═══ Extracted material
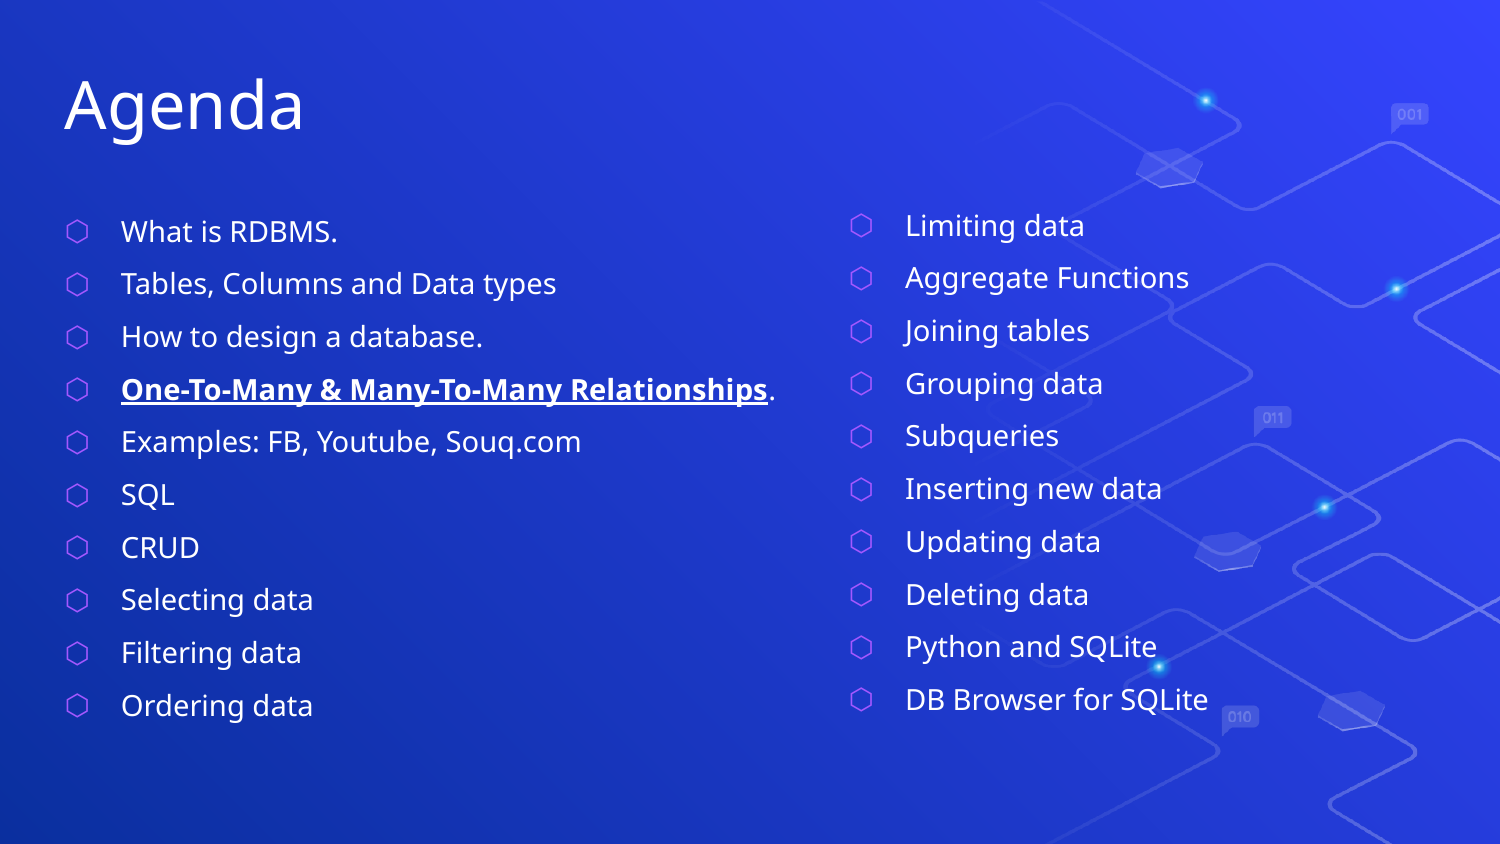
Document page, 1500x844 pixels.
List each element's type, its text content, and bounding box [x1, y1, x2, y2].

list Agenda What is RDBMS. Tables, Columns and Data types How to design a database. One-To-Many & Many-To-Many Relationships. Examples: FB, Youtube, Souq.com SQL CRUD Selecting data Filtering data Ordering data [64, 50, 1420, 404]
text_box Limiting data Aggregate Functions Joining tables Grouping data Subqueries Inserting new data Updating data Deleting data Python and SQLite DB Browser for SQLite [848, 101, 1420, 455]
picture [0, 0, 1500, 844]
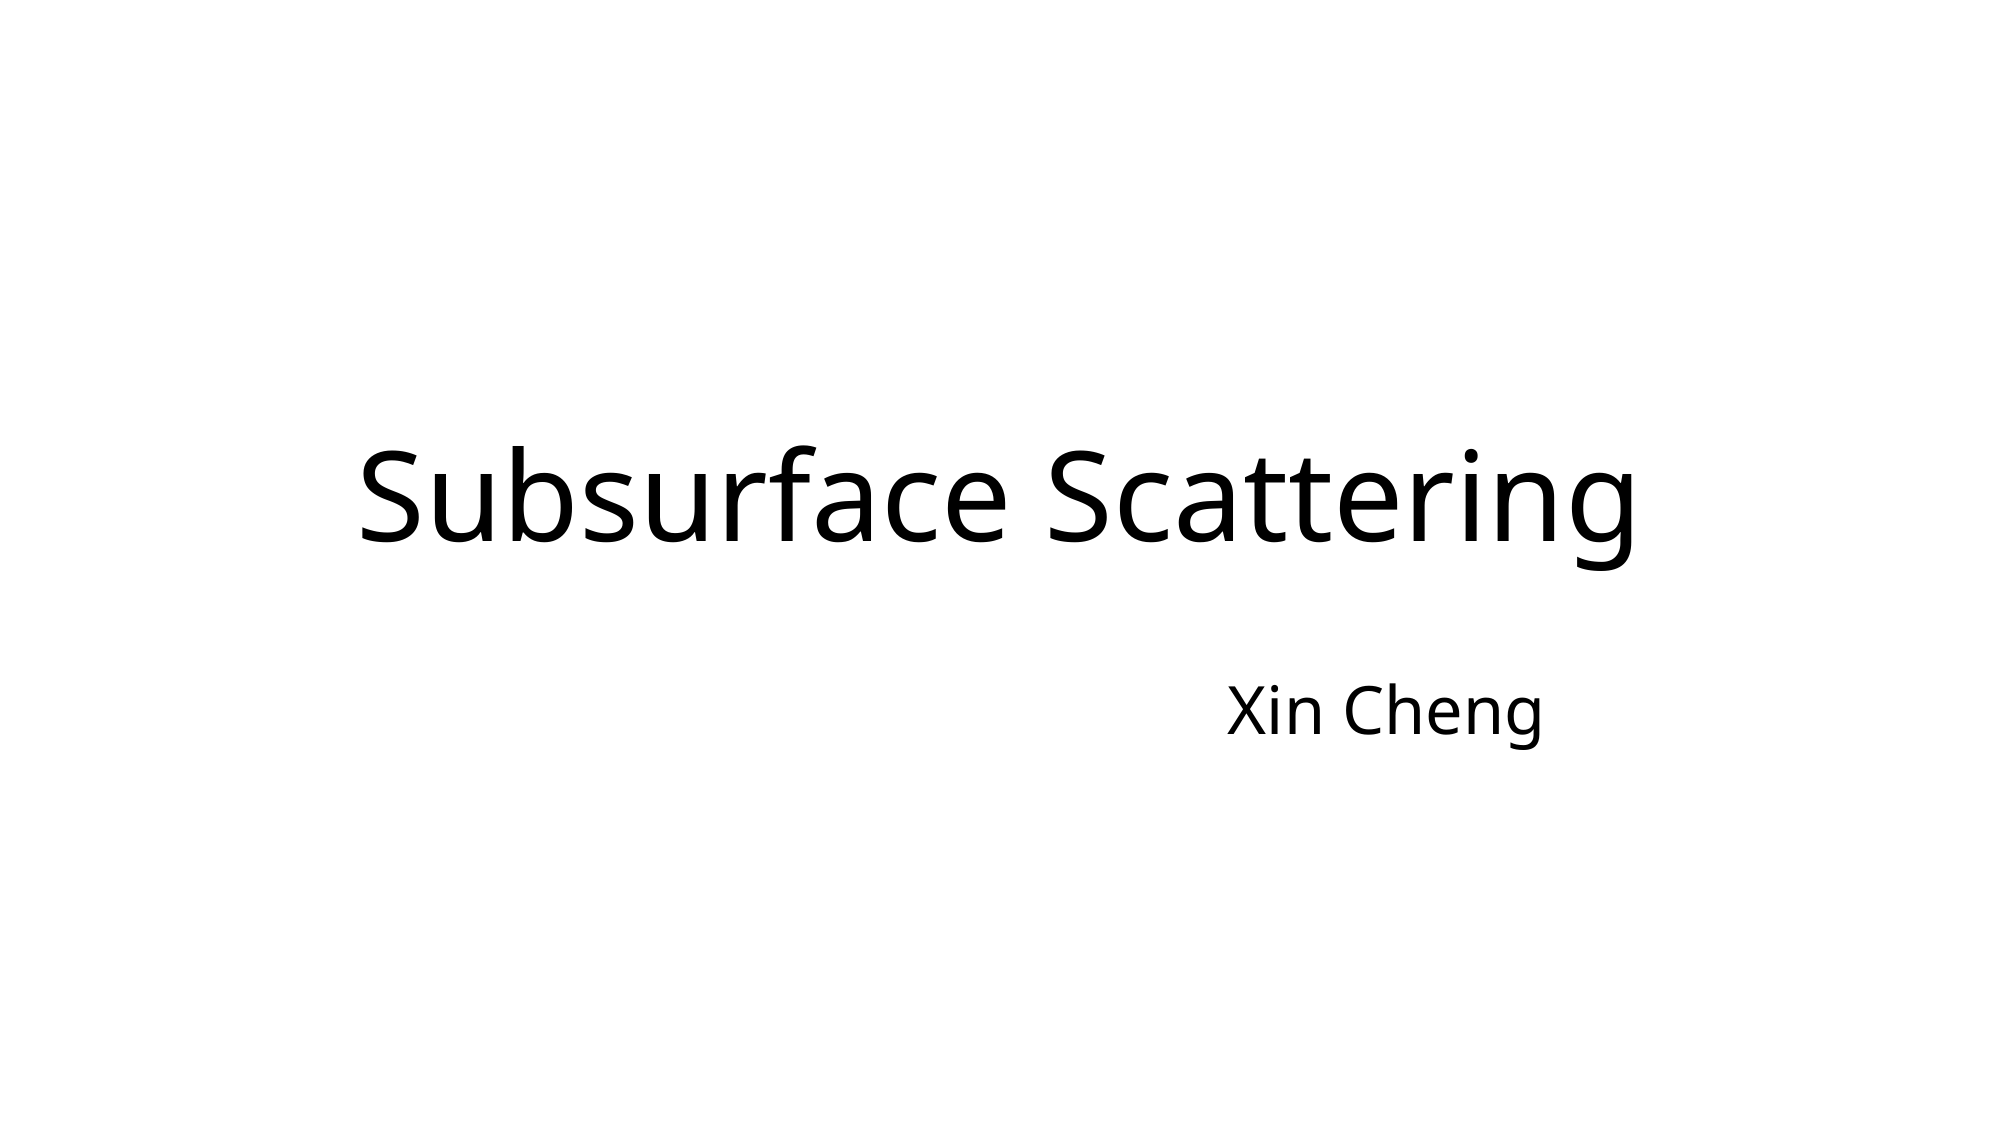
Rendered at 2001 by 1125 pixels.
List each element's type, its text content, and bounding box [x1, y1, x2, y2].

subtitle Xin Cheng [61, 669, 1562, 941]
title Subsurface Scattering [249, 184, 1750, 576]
══════
_Assigned task:_
Nothing but the pictures should be left out when the listing above is transcribed.

_Reply to the exercise:_
Document page, 1500x844 pixels.
List each element's type, its text content, and bounding box [x1, y1, x2, y2].

list Agenda What is RDBMS. Tables, Columns and Data types How to design a database. One-To-Many & Many-To-Many Relationships. Examples: FB, Youtube, Souq.com SQL CRUD Selecting data Filtering data Ordering data [64, 50, 1420, 404]
text_box Limiting data Aggregate Functions Joining tables Grouping data Subqueries Inserting new data Updating data Deleting data Python and SQLite DB Browser for SQLite [848, 101, 1420, 455]
picture [0, 0, 1500, 844]
Rendered at 2001 by 1125 pixels.
List each element's type, its text content, and bounding box [x1, y1, x2, y2].

subtitle Xin Cheng [61, 669, 1562, 941]
title Subsurface Scattering [249, 184, 1750, 576]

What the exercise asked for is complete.